After it's in use I soak then with mineral oil when they look parched.

Peter Hartman
01-22-2015, 12:39 PM
Check this guy out. I don't think he ever uses soap...


http://vimeo.com/47809670

Jon Grider
01-22-2015, 5:10 PM
I'm with the mineral oil and beeswax crowd. However I don't bother with the double boiler set up, I just use a pint size mason jar filled 2/3 full of mineral oil and put a few chunks of beeswax in. Microwave on high for one minute intervals, stirring until the beeswax melts. This creates a nice goop when cooled. Before I treat my boards, I warm them in a sunny window or place them in the oven on lowest setting for JUST a MINUTE or TWO. I get the impression the warm [not hot] boards soak up more 'goop' than cold ones.

Mark Bolton
01-22-2015, 5:25 PM
I'm with the mineral oil and beeswax crowd. However I don't bother with the double boiler set up, I just use a pint size mason jar filled 2/3 full of mineral oil and put a few chunks of beeswax in. Microwave on high for one minute intervals, stirring until the beeswax melts. This creates a nice goop when cooled. Before I treat my boards, I warm them in a sunny window or place them in the oven on lowest setting for JUST a MINUTE or TWO. I get the impression the warm [not hot] boards soak up more 'goop' than cold ones.

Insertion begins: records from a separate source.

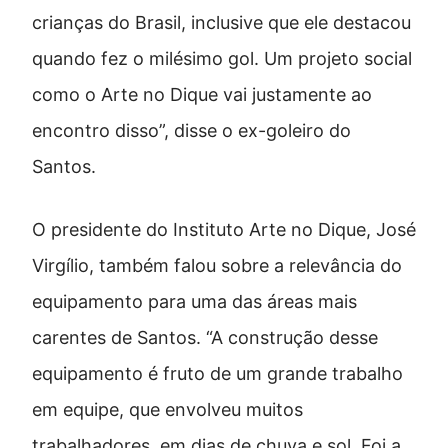
crianças do Brasil, inclusive que ele destacou
quando fez o milésimo gol. Um projeto social
como o Arte no Dique vai justamente ao
encontro disso”, disse o ex-goleiro do
Santos.
O presidente do Instituto Arte no Dique, José
Virgílio, também falou sobre a relevância do
equipamento para uma das áreas mais
carentes de Santos. “A construção desse
equipamento é fruto de um grande trabalho
em equipe, que envolveu muitos
trabalhadores, em dias de chuva e sol. Foi a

I do similar but just with a 1LB coffee can on the stove on low. Couple bottles of oil, big chunk of wax, melt, cool. The result is a half a can of creamy paste that I just stick a rag in, snap the lid on, and leave it. When its time to use I pop the lid, grab the rag, and slather liberally. The wax (to me) keeps a much nicer sheen than just straight oil which (again to me) is only better for re-sale/gift giving because over time the items are going to look no different than an oiled board. If its a gift I usually give the person a ziploc sandwich bag with a bit of goop in it. If its for re-sale, they fend for themselves.

bill tindall
01-23-2015, 1:52 PM
Have used it successfully for decades. It is always at hand for quick renewal. Over time it polymerizes some so it doesn't bleed forever like mineral oil. It, or any oil, will darken the wood.

The rancid oil objection is baloney. If you actually use the board it is going to pick up oil and fat anyway. The chemical composition of any vegie oil not materially different from walnut oil, linseed oil or any other plant product with oil in its name. They only differ significantly in the details that enable them to polymerize more or less.

If fearful of the faint cutting board odor that a used board will acquire then avoid cheese or anything fermented for these items smell as the result of the same kinds of chemicals.